■ **DIRECTIONS**: Please pick out every line below that contains the string "fillColor" and copy each of those lines.

■ **DATA FOR THIS EXERCISE**:
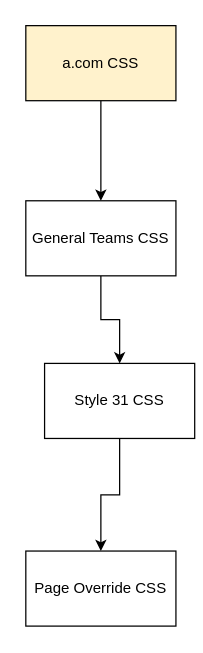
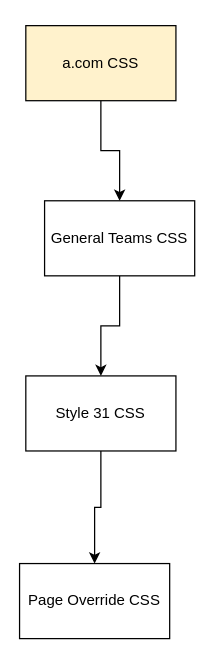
  <mxCell id="0" />
  <mxCell id="1" parent="0" />
  <mxCell id="2" value="" style="edgeStyle=orthogonalEdgeStyle;rounded=0;orthogonalLoop=1;jettySize=auto;html=1;" edge="1" parent="1" source="3" target="5"><mxGeometry relative="1" as="geometry" /></mxCell>
  <mxCell id="3" value="a.com CSS" style="rounded=0;whiteSpace=wrap;html=1;fillColor=#fff2cc;" vertex="1" parent="1"><mxGeometry x="20" y="20" width="120" height="60" as="geometry" /></mxCell>
  <mxCell id="4" value="" style="edgeStyle=orthogonalEdgeStyle;rounded=0;orthogonalLoop=1;jettySize=auto;html=1;" edge="1" parent="1" source="5" target="7"><mxGeometry relative="1" as="geometry" /></mxCell>
- <mxCell id="5" value="General Teams CSS" style="rounded=0;whiteSpace=wrap;html=1;" vertex="1" parent="1"><mxGeometry x="20" y="160" width="120" height="60" as="geometry" /></mxCell>
+ <mxCell id="5" value="General Teams CSS" style="rounded=0;whiteSpace=wrap;html=1;" vertex="1" parent="1"><mxGeometry x="35" y="160" width="120" height="60" as="geometry" /></mxCell>
  <mxCell id="6" value="" style="edgeStyle=orthogonalEdgeStyle;rounded=0;orthogonalLoop=1;jettySize=auto;html=1;" edge="1" parent="1" source="7" target="8"><mxGeometry relative="1" as="geometry" /></mxCell>
- <mxCell id="7" value="Style 31 CSS" style="rounded=0;whiteSpace=wrap;html=1;" vertex="1" parent="1"><mxGeometry x="35" y="290" width="120" height="60" as="geometry" /></mxCell>
- <mxCell id="8" value="Page Override CSS" style="rounded=0;whiteSpace=wrap;html=1;" vertex="1" parent="1"><mxGeometry x="20" y="440" width="120" height="60" as="geometry" /></mxCell>
+ <mxCell id="7" value="Style 31 CSS" style="rounded=0;whiteSpace=wrap;html=1;" vertex="1" parent="1"><mxGeometry x="20" y="300" width="120" height="60" as="geometry" /></mxCell>
+ <mxCell id="8" value="Page Override CSS" style="rounded=0;whiteSpace=wrap;html=1;" vertex="1" parent="1"><mxGeometry x="15" y="450" width="120" height="60" as="geometry" /></mxCell>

■ **REPLY**:
  <mxCell id="3" value="a.com CSS" style="rounded=0;whiteSpace=wrap;html=1;fillColor=#fff2cc;" vertex="1" parent="1"><mxGeometry x="20" y="20" width="120" height="60" as="geometry" /></mxCell>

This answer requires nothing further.